The resolution stops short of holding Barr and McGahn in contempt of Congress.

House Authorizes Lawsuits Against Barr, McGahn in Trump Probes
William Barr, U.S. attorney general, waits to begin a Senate Judiciary Committee hearing after a break in Washington, D.C., U.S. (Photographer: Andrew Harrer/Bloomberg)

(Bloomberg) -- The House voted to authorize lawsuits against Attorney General William Barr and former White House Counsel Don McGahn as Democrats try to enforce subpoenas for documents and testimony in its investigations into President Donald Trump and his administration.

The resolution was approved 229-191 Tuesday along party lines in the Democratic-controlled House.

Immediately afterward, House Judiciary Chairman Jerrold Nadler said his panel will “move as quickly as possible to go to court” against McGahn and will do the same if other witnesses -- including former White House advisers Hope Hicks and Annie Donaldson -- refuse to respond to subpoenas.

Nadler said his panel wants to hear from "other key figures and fact witnesses" in Special Counsel Robert Mueller's report, specifically naming Assistant Attorney General Joseph "Jody" Hunt and former White House Deputy Chief of Staff Rick Dearborn.

The Judiciary chairman said he won’t go to court against Barr if the Justice Department fulfills its recent agreement to begin making documents available.

House Authorizes Lawsuits Against Barr, McGahn in Trump Probes

The resolution stops short of holding Barr and McGahn in contempt of Congress. Instead, its focus on civil legal action reflects the middle-ground approach taken by House Speaker Nancy Pelosi, who’s trying to finesse pressure within her party to open impeachment proceedings against Trump that she’s warned could backfire politically.

Pelosi accused Trump of a “campaign of blanket, unprecedented obstruction,” from “witness intimidation to blanket stonewalling to spurious claims of executive privilege, absolute immunity and lack of legislative purpose.”

“This obstruction violates decades of legal precedent,” she said on the House floor shortly before the vote.

Representative Doug Collins, the top Republican on the Judiciary Committee, accused Democrats of taking “novel, untested and risky” action.

“The goal is clearly to haul the administration into court in an attempt to pacify a base rabid for impeachment,” Collins said.

Special Counsel Mueller

The measure, H.Res. 430, also authorizes the House to sue to obtain grand jury information from Mueller's Russia report, which would require a court order to release.

It permits a number of committee chairmen to bypass future floor votes in order to file additional lawsuits in their probes, ratcheting up the constitutional showdown between the House and a president who has vowed that “we’re fighting all the subpoenas.”

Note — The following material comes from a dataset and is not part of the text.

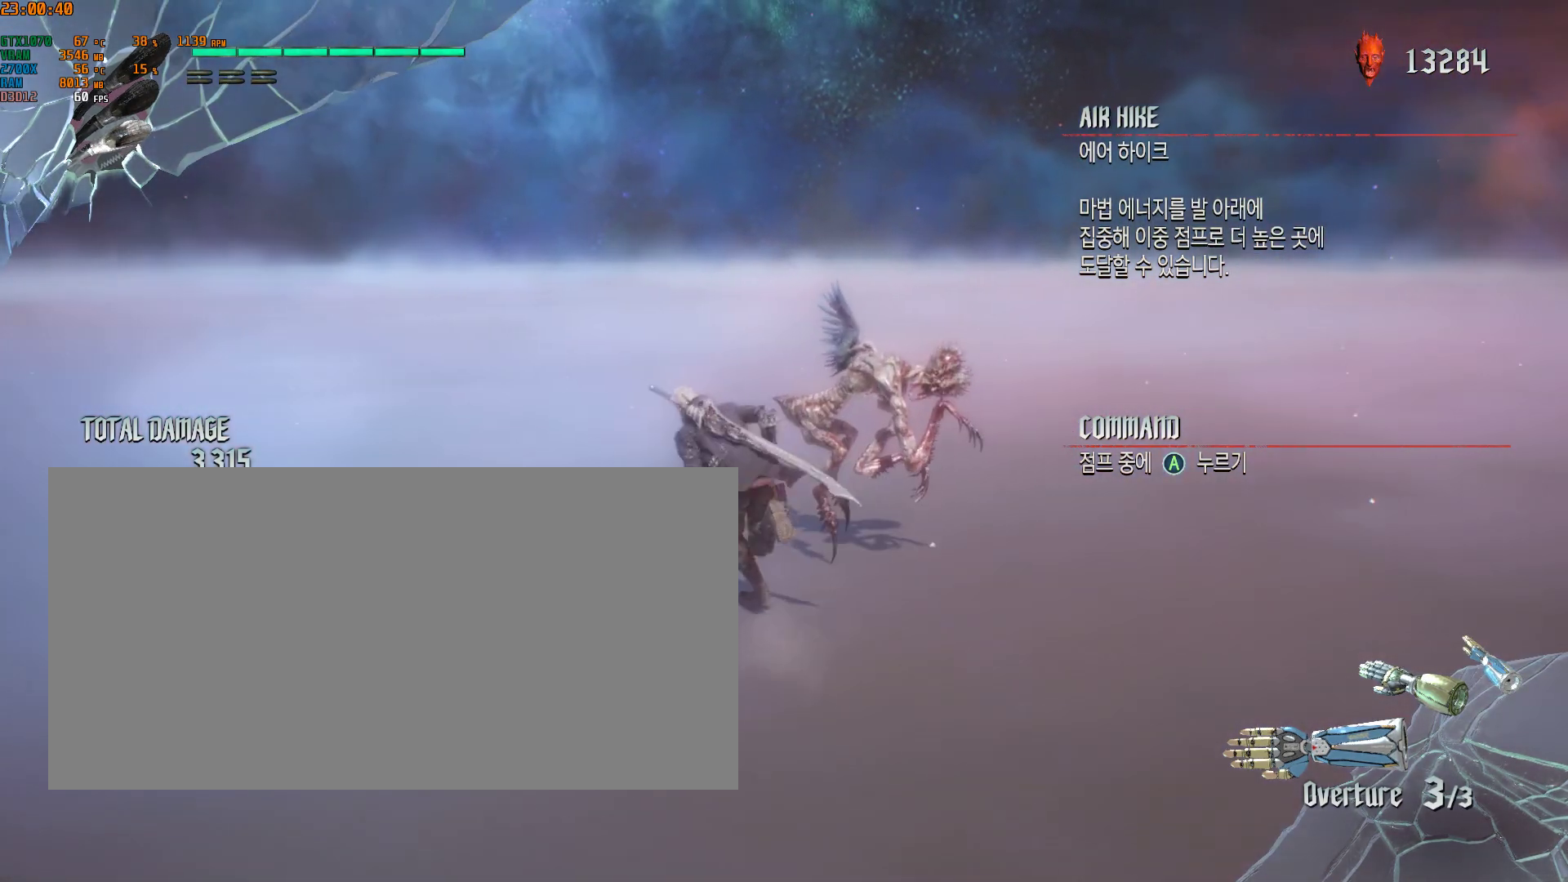
{"buttons": [], "left_stick": "down", "events": [[233, "left_stick", "down-right"], [417, "left_stick", "down"]]}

Nadler’s panel is seeking to obtain more information about Mueller’s investigation into Russian interference in the 2016 election and whether Trump sought to obstruct the probe.

“When a congressional committee issues a subpoena, compliance is not optional,” Nadler said on the House floor. “We have never faced such blanket stonewallings.”

The measure’s sponsor, Rules Committee Chairman Jim McGovern, called it “a civil enforcement resolution that will strengthen our hand in court as Congress tries to get documents this administration is currently trying to hide.”

But House Minority Leader Kevin McCarthy called the resolution “a desperate attempt to relitigate the Mueller investigation.”

“Fundamentally, it is an impeachment effort in everything but name,” McCarthy said.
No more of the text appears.